Texas law banning homeless camps takes effect

A state law banning homeless encampments took effect September 1 in Texas.

House Bill 1925 makes camping in an unapproved public place a Class C misdemeanor, punishable by a fine of up to $500.

"I can honestly say, I think every legislator in this building had a first degree experience that was very negative because of the homeless situation and the danger that is happening in our city streets, and, so, we all kind of came together and decided that we really needed to have some state policies to affect this," said state Sen. Dawn Buckingham (R-Lakeway).

Co-sponsors of the bill, now law, said the legislation was a direct response to Austin City Council’s decision to lift a camping ban in the city two years ago.

"When you see what’s happening with the homelessness population, because of the failed practices of our City Council, it’s unsustainable, it’s unacceptable," Buckingham said.

Cities are not able to opt out or discourage enforcement of the new law. However, cities with camping bans on the books, that are just as or more restrictive than the state law, are not impacted by it. Meaning, because Austin residents voted to reinstate the city’s camping ban, the local laws don’t really change. Still, lawmakers are hoping enforcement will.

"I think it’s the only thing that’s going to get enforcement in Austin. That’s why we had the state ban.
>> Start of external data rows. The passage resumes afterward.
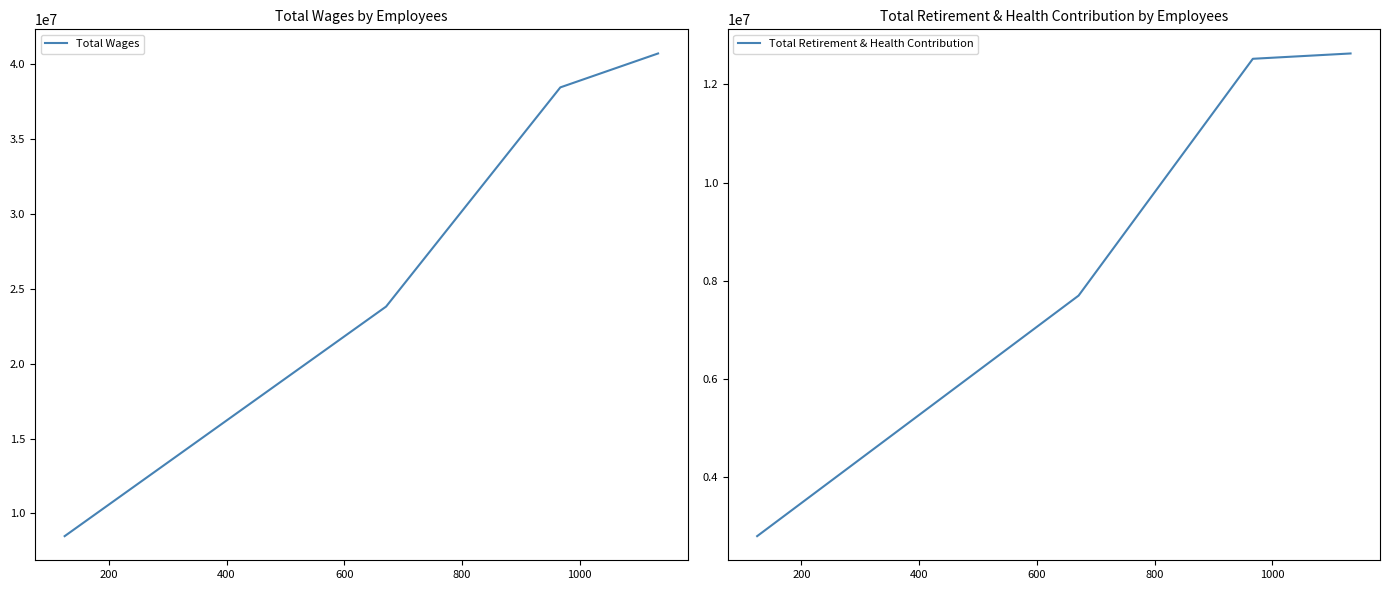

Which series has the largest range (max minus min)?

Total Wages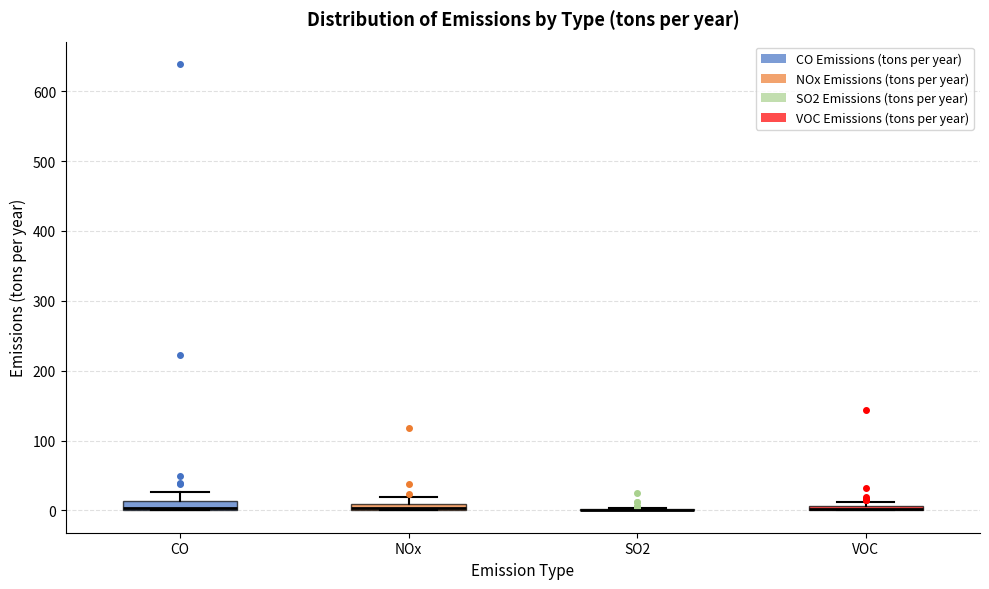

Where does the upper whisker of the box for NOx end on the y-axis? The values are not printed on the chart, so give them approximately, as read against the axis.

20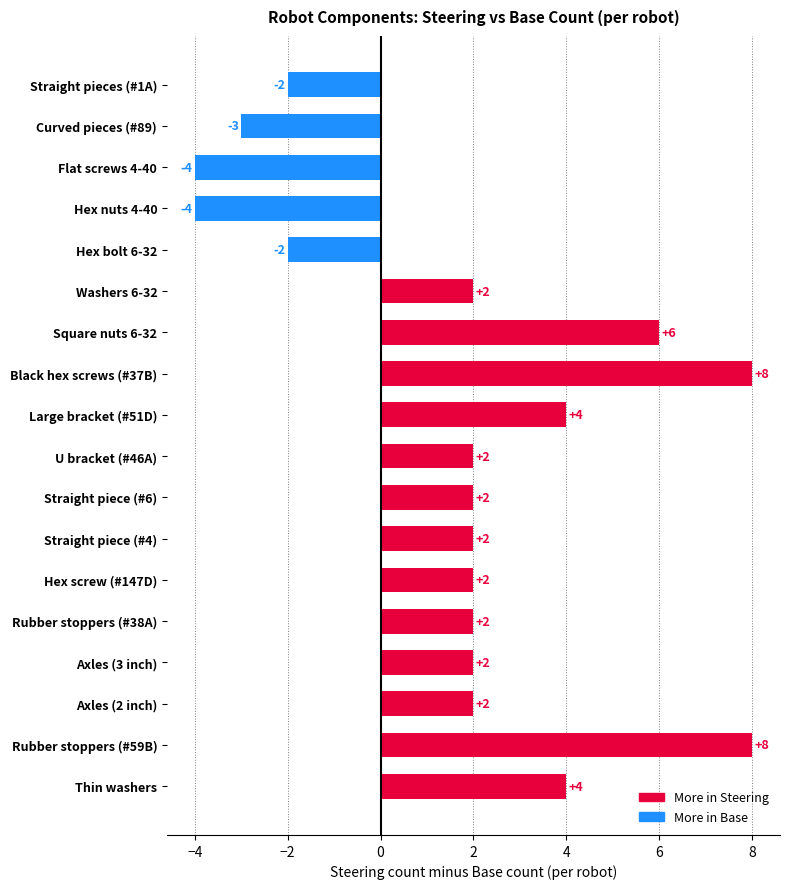

Reading top to bottom, transcribe all the data shown in this chart.

-2	-3	-4	-4	-2	2	6	8	4	2	2	2	2	2	2	2	8	4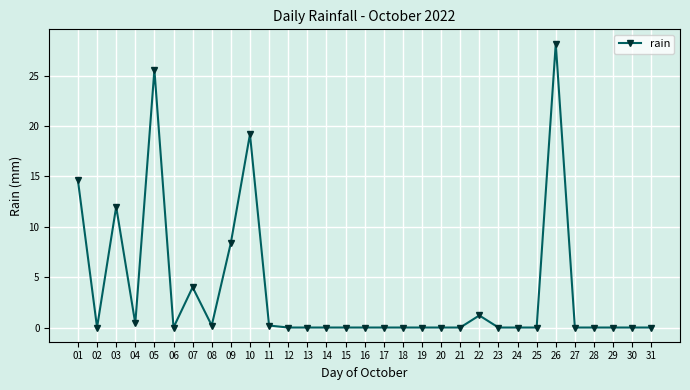

At which category does the chart reach its peak across all series?

26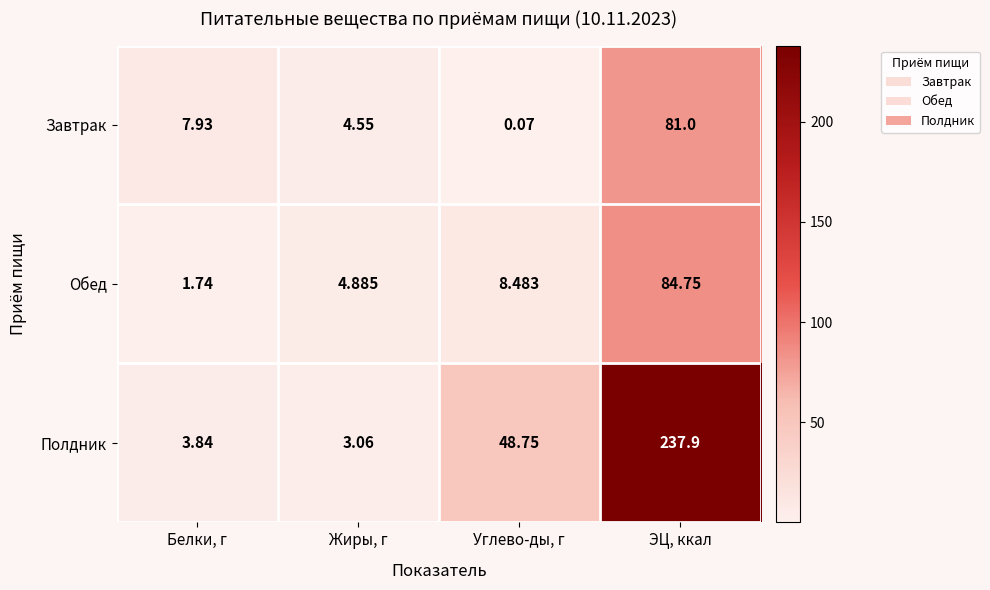

Where does the Полдник series first go above 48?

Углево-ды, г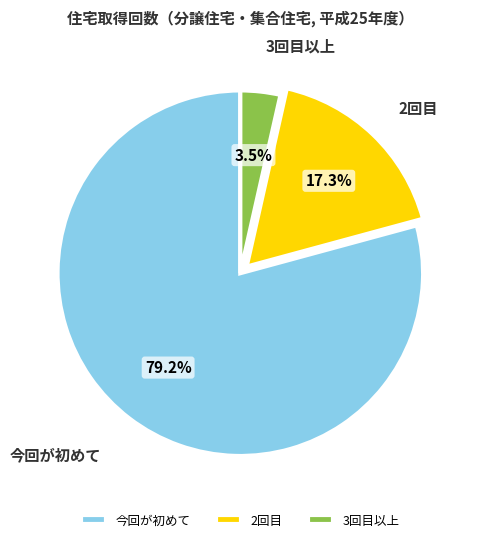

Which category has the biggest portion of the pie?

今回が初めて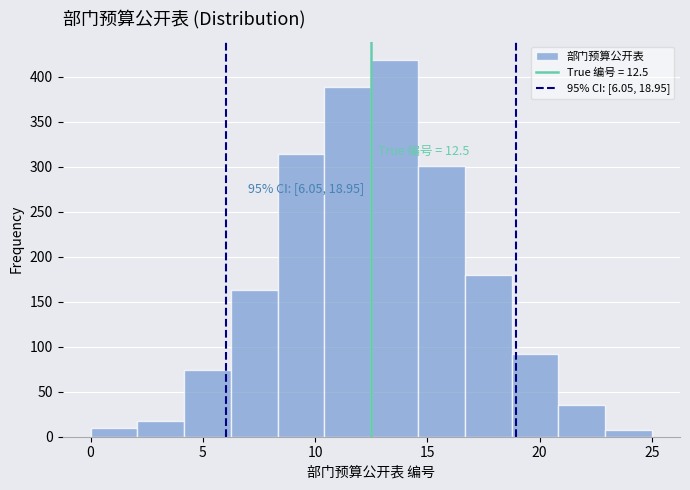

Which range on the x-axis has the tallest bar?

12.5 to 14.5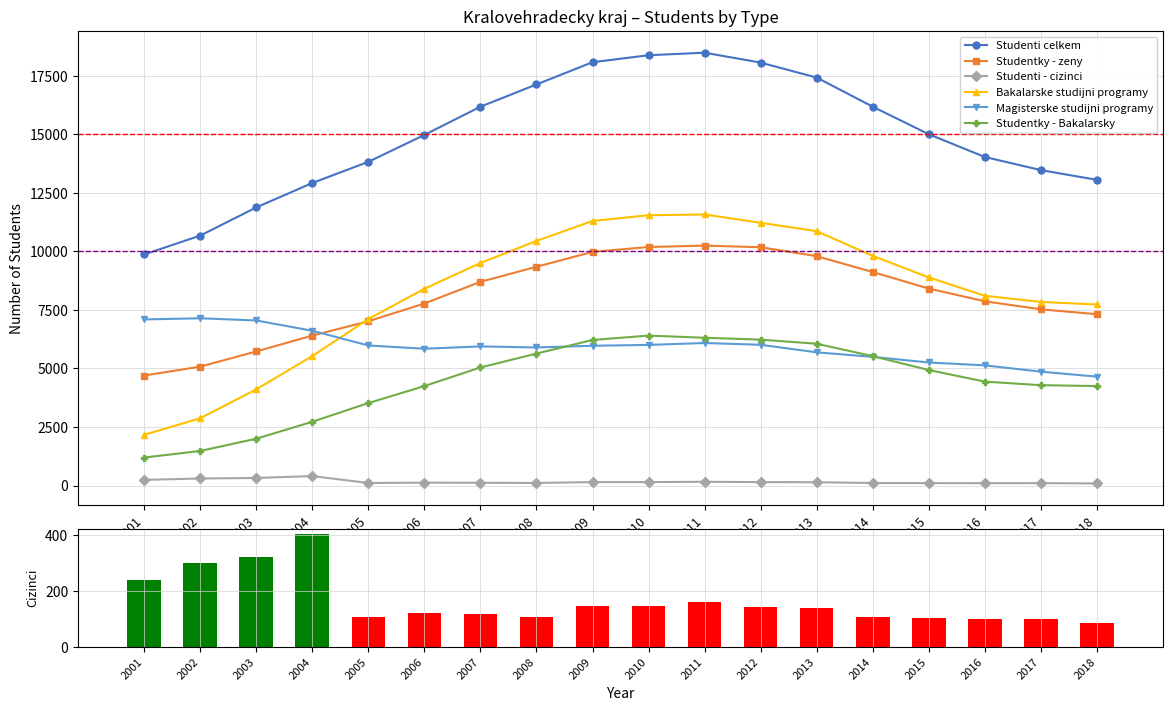

At which category does the chart reach its minimum across all series?

2018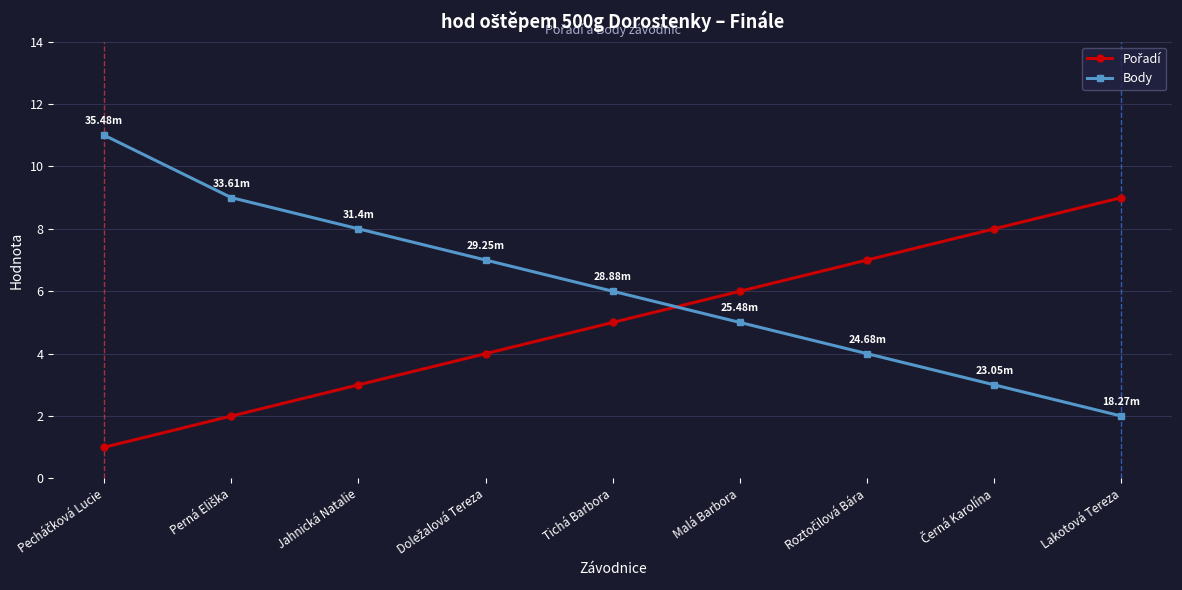

What is the difference between the second highest and minimum values in the Body series?

7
Back in May, when the Austin voters overwhelmingly supported re-instituting the ordinances, everyone looked at me, some of the Austin Democrats, and said, ‘We don’t need this bill, you know, Austin is fixed.’ And clearly that is not the case," said Buckingham.

Other law enforcement agencies, like the Texas Department of Public Safety, will be able to issue citations under the state law.

The Texas Homeless Network said that will only make it more difficult to get people off the street.

"If you are on the street, or in a shelter, you don’t have the capacity to pay that type of fine, so that will go on your record, and if it’s on your record, it follows you when you’re trying to apply for assistance or for housing," said THN president and CEO Eric Samuels.

THN believes lawmakers would have more luck clearing homeless camps by directing available federal funding towards solving homelessness. "I’d like to see us focus on the solutions to homelessness, rather than banning homelessness and moving people into the shadows and out of sight," Samuels said.

Lawmakers said the new law will help by directing people who are homeless to available resources, as officers are expected to point people to shelters and nonprofits whenever they issue citations.

"Police want to help these people too, and it just gives them the tools they need to get those folks to make good decisions and get to a place where they can get the help that they need," said Buckingham.

The law also bans cities from using public parks as sanctioned homeless campsites- something Austin city leaders considered doing earlier this year.